● **WHAT THE EXERCISE ASKS**: Reproduce the lines below character for character, leaving out the pictures.

┌────────

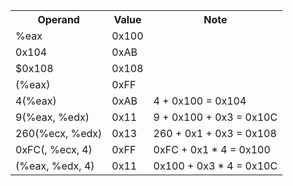 <table>
  <tr>
    <th> Operand  </th>
    <th> Value </th>
    <th> Note </th>
  </tr>
  <tr>
    <td> %eax </td>
    <td> 0x100 </td>
    <td></td>
  </tr>
  <tr>
    <td> 0x104 </td>
    <td> 0xAB </td>
    <td></td>
  </tr>
  <tr>
    <td> $0x108 </td>
    <td> 0x108 </td>
    <td></td>
  </tr>
  <tr>
    <td> (%eax) </td>
    <td> 0xFF </td>
    <td></td>
  </tr>
  <tr>
    <td> 4(%eax) </td>
    <td> 0xAB </td>
    <td> 4 + 0x100 = 0x104 </td>
  </tr>
  <tr>
    <td> 9(%eax, %edx) </td>
    <td> 0x11 </td>
    <td> 9 + 0x100 + 0x3 = 0x10C </td>
  </tr>
  <tr>
    <td> 260(%ecx, %edx) </td>
    <td> 0x13 </td>
    <td> 260 + 0x1 + 0x3 = 0x108 </td>
  </tr>
  <tr>
    <td> 0xFC(, %ecx, 4) </td>
    <td> 0xFF </td>
    <td> 0xFC + 0x1 * 4 = 0x100 </td>
  </tr>
  <tr>
    <td> (%eax, %edx, 4) </td>
    <td> 0x11 </td>
    <td> 0x100 + 0x3 * 4 = 0x10C </td>
  </tr>
</table>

└────────

● **EXPECTED ANSWER**:
 <table>
  <tr>
    <th> Operand  </th>
    <th> Value </th>
    <th> Note </th>
  </tr>
  <tr>
    <td> %eax </td>
    <td> 0x100 </td>
    <td></td>
  </tr>
  <tr>
    <td> 0x104 </td>
    <td> 0xAB </td>
    <td></td>
  </tr>
  <tr>
    <td> $0x108 </td>
    <td> 0x108 </td>
    <td></td>
  </tr>
  <tr>
    <td> (%eax) </td>
    <td> 0xFF </td>
    <td></td>
  </tr>
  <tr>
    <td> 4(%eax) </td>
    <td> 0xAB </td>
    <td> 4 + 0x100 = 0x104 </td>
  </tr>
  <tr>
    <td> 9(%eax, %edx) </td>
    <td> 0x11 </td>
    <td> 9 + 0x100 + 0x3 = 0x10C </td>
  </tr>
  <tr>
    <td> 260(%ecx, %edx) </td>
    <td> 0x13 </td>
    <td> 260 + 0x1 + 0x3 = 0x108 </td>
  </tr>
  <tr>
    <td> 0xFC(, %ecx, 4) </td>
    <td> 0xFF </td>
    <td> 0xFC + 0x1 * 4 = 0x100 </td>
  </tr>
  <tr>
    <td> (%eax, %edx, 4) </td>
    <td> 0x11 </td>
    <td> 0x100 + 0x3 * 4 = 0x10C </td>
  </tr>
</table>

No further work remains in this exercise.